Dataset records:

BEGIN

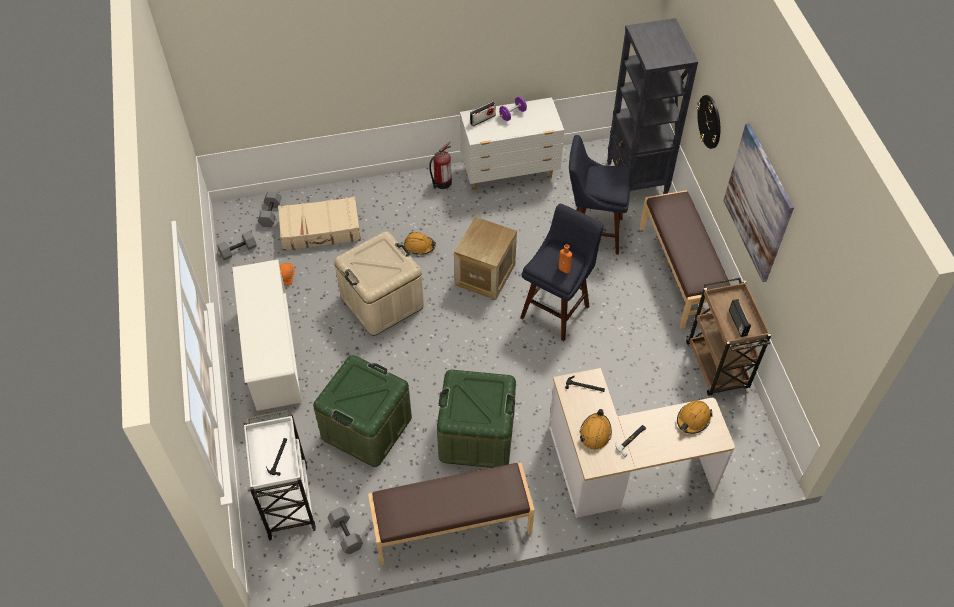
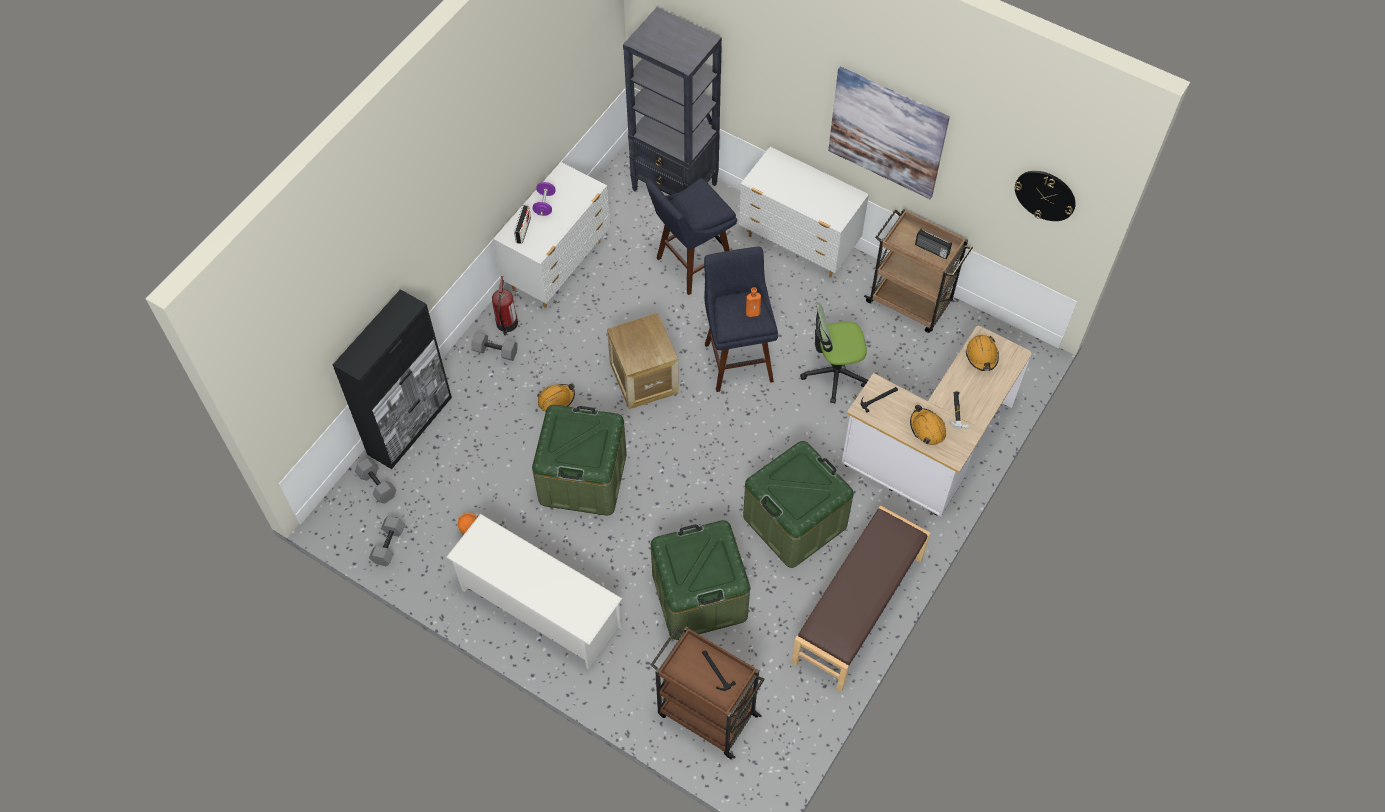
camera: 45 degrees left, 5 degrees up
(287, 499) = (706, 714): white cart -> brown cart
(321, 230) = (446, 460): beige suitcase -> none
(325, 196) = (410, 425): none -> black cabinet
(345, 534) = (785, 695): grey dumbbell -> grey dumbbell (494, 352)
(382, 301) = (583, 478): beige storage box -> green storage box
(610, 368) = (834, 373): none -> office chair
(680, 272) = (799, 244): brown bench -> white dresser
(709, 121) = (765, 86): wall clock -> wall clock (1045, 195)

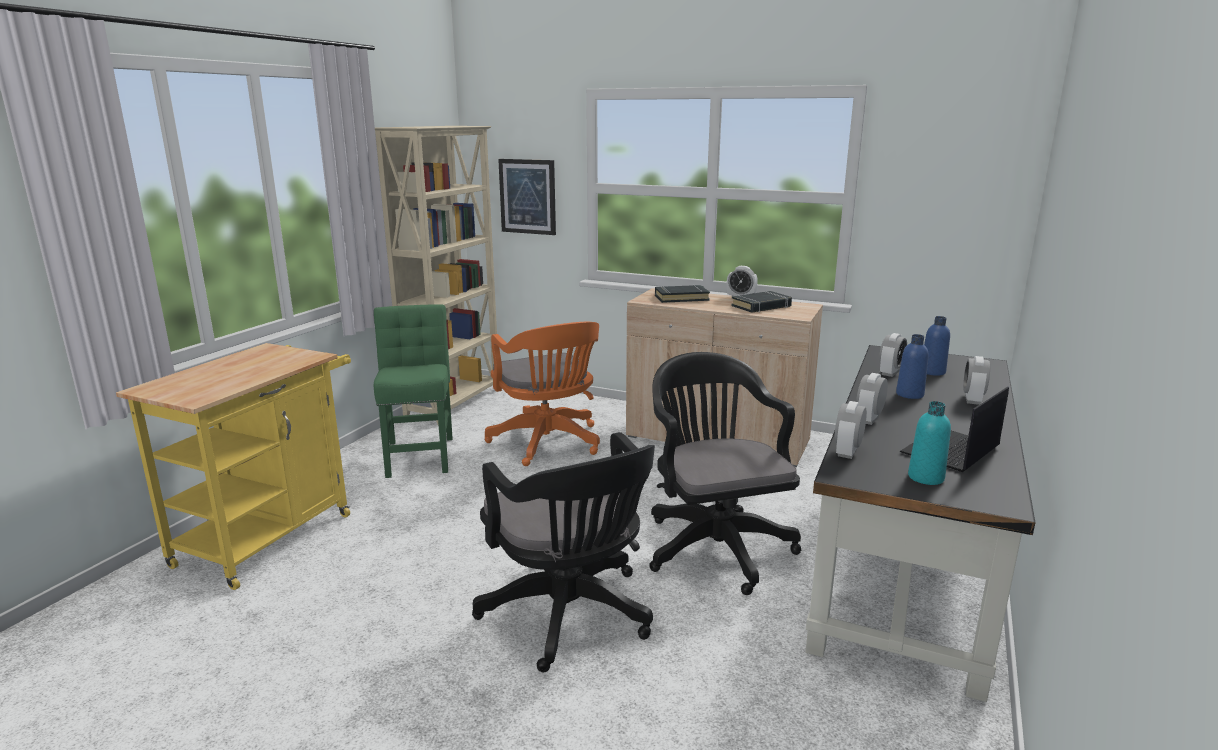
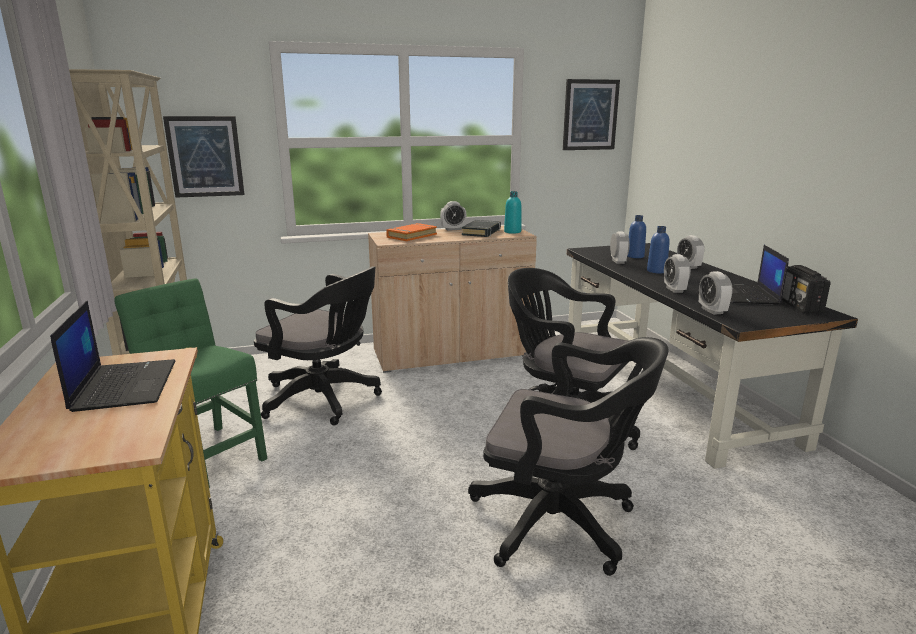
camera: 40 degrees left, 0 degrees up
(260, 366) = (124, 385): none -> laptop
(548, 444) = (325, 400): orange office chair -> black office chair
(681, 298) = (411, 236): black book -> orange book
(925, 477) = (774, 312): turquoise bottle -> turquoise bottle (512, 232)
(964, 171) = (590, 115): none -> picture
(990, 482) = (799, 306): none -> radio

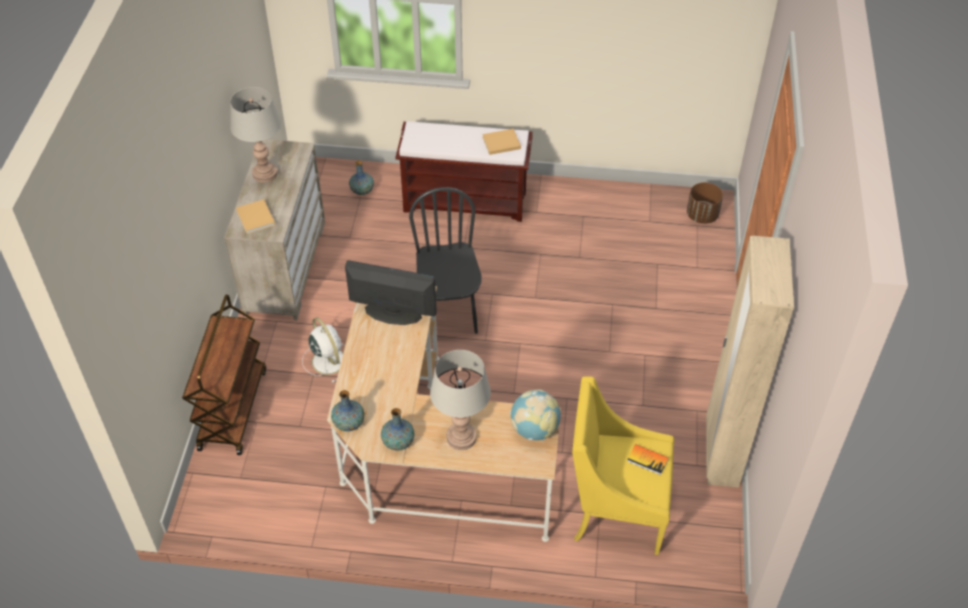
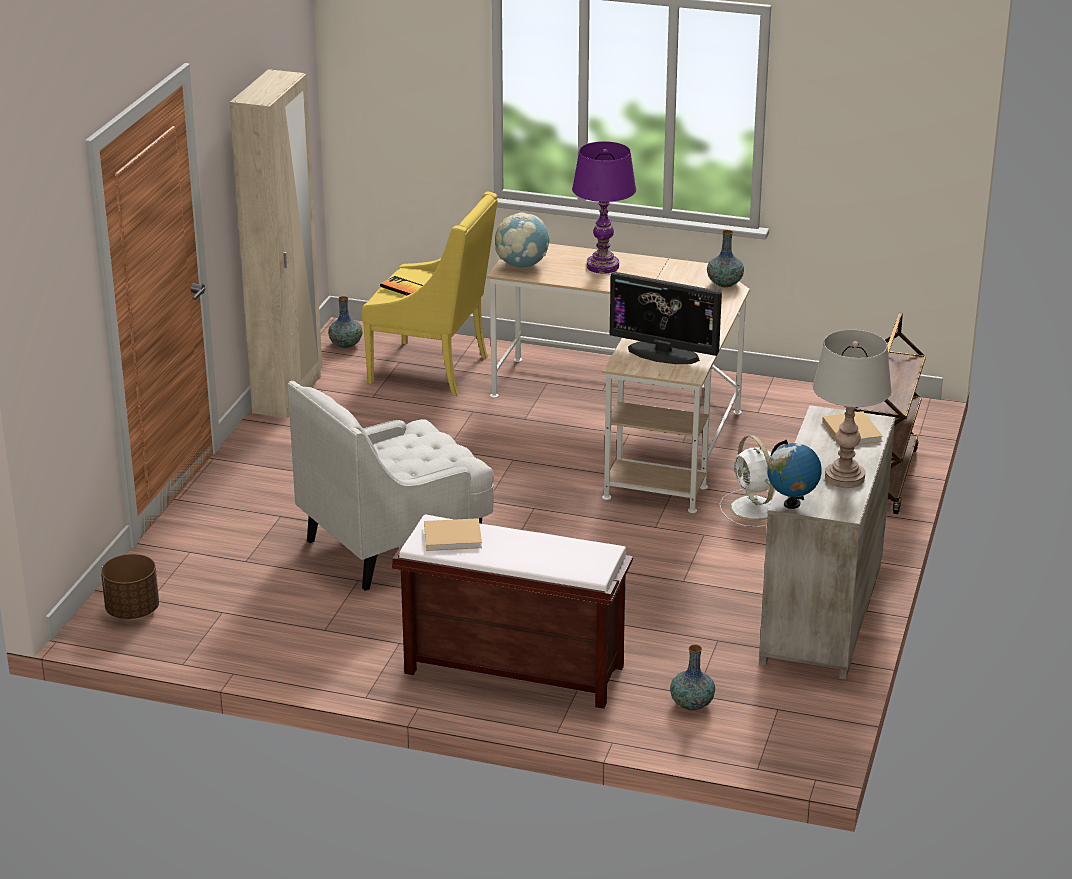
camera: 170 degrees left, 20 degrees down
(299, 148) = (791, 504): none -> globe
(398, 442) = (671, 269): vase -> vase (346, 344)
(449, 315) = (577, 536): black chair -> none
(461, 438) = (602, 266): grey table lamp -> purple table lamp
(568, 292) = (395, 543): none -> white armchair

END

◆ **PROBLEM STATEMENT**
Take the line with "(321, 230) = (446, 460): beige" as the first line and the last line of the records above as the final one; reproduce exactly the lines between them, both included, without pictures.

◆ **EXERCISE OUTPUT**
(321, 230) = (446, 460): beige suitcase -> none
(325, 196) = (410, 425): none -> black cabinet
(345, 534) = (785, 695): grey dumbbell -> grey dumbbell (494, 352)
(382, 301) = (583, 478): beige storage box -> green storage box
(610, 368) = (834, 373): none -> office chair
(680, 272) = (799, 244): brown bench -> white dresser
(709, 121) = (765, 86): wall clock -> wall clock (1045, 195)

camera: 40 degrees left, 0 degrees up
(260, 366) = (124, 385): none -> laptop
(548, 444) = (325, 400): orange office chair -> black office chair
(681, 298) = (411, 236): black book -> orange book
(925, 477) = (774, 312): turquoise bottle -> turquoise bottle (512, 232)
(964, 171) = (590, 115): none -> picture
(990, 482) = (799, 306): none -> radio

camera: 170 degrees left, 20 degrees down
(299, 148) = (791, 504): none -> globe
(398, 442) = (671, 269): vase -> vase (346, 344)
(449, 315) = (577, 536): black chair -> none
(461, 438) = (602, 266): grey table lamp -> purple table lamp
(568, 292) = (395, 543): none -> white armchair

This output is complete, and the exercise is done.